I've lived in communities where one surname was an umbrella over the majority of the families, and the practical response of all was that men were defined as Big Paddy or Small Paddy or Paddy Sean. In the latter case the Tom was the father.
I've even known a Paddy Sean Mary where the neighbors had to go back to a grandmother to accurately distinguish one Paddy Sean from another. That was not unusual at all if you were born, like me, in a county thickly populated by the Maguire clan.
However, there were dozens of other variants. You have known many PJ's, I'm certain, as well as Padraigs and Paurics and even Pauricins and Padraigins (indicating a diminutive Paddy), and there are many Patricks today in Ireland who are known simply as P or Pee. The latter clan are always special and are likely to be gifted musicians, storytellers or entertainers.

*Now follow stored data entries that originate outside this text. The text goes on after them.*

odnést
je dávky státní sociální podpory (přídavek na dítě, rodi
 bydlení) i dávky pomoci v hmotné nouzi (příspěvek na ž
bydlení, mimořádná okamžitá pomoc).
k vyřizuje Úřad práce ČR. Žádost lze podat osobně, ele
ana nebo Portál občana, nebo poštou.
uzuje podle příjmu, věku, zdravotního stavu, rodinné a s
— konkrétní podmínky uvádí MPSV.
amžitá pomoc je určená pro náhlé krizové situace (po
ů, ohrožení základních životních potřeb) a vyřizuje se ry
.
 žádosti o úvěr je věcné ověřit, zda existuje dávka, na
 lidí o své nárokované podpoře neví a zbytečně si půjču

There are also many Pats and these too, in my experience of rural life, tend to be very intelligent men of high principles and great compassion.
Very often too Pats are tee-totalers and, if not, should be! They often do not hold their drink very well. St. Patrick would frown down at them quite often in the small hours of the morning. There has always been a derogatory usage of the name Paddy, especially in Mother England. Here, for many years, the establishment promoted the image of drunken Paddies fighting on street corners after a week spent on building sites or at the bottoms of damp clay trenches.
That was unfair racism. As a father I reacted to that by ensuring no thick English foreman would ever have the opportunity to accurately call any of my sons Paddy. Accordingly, they bear the names Cuan, Cormac Og and Dara, and even today I do not regret that decision. Accordingly, it is my great pleasure to send seasonal greetings to all of you out there with green blood in your veins in any quantity, or none apart from the spiritual gene.
There are two regular readers and posters to this space, JamieLM and John Shiels, to whom I send very special regards. God bless.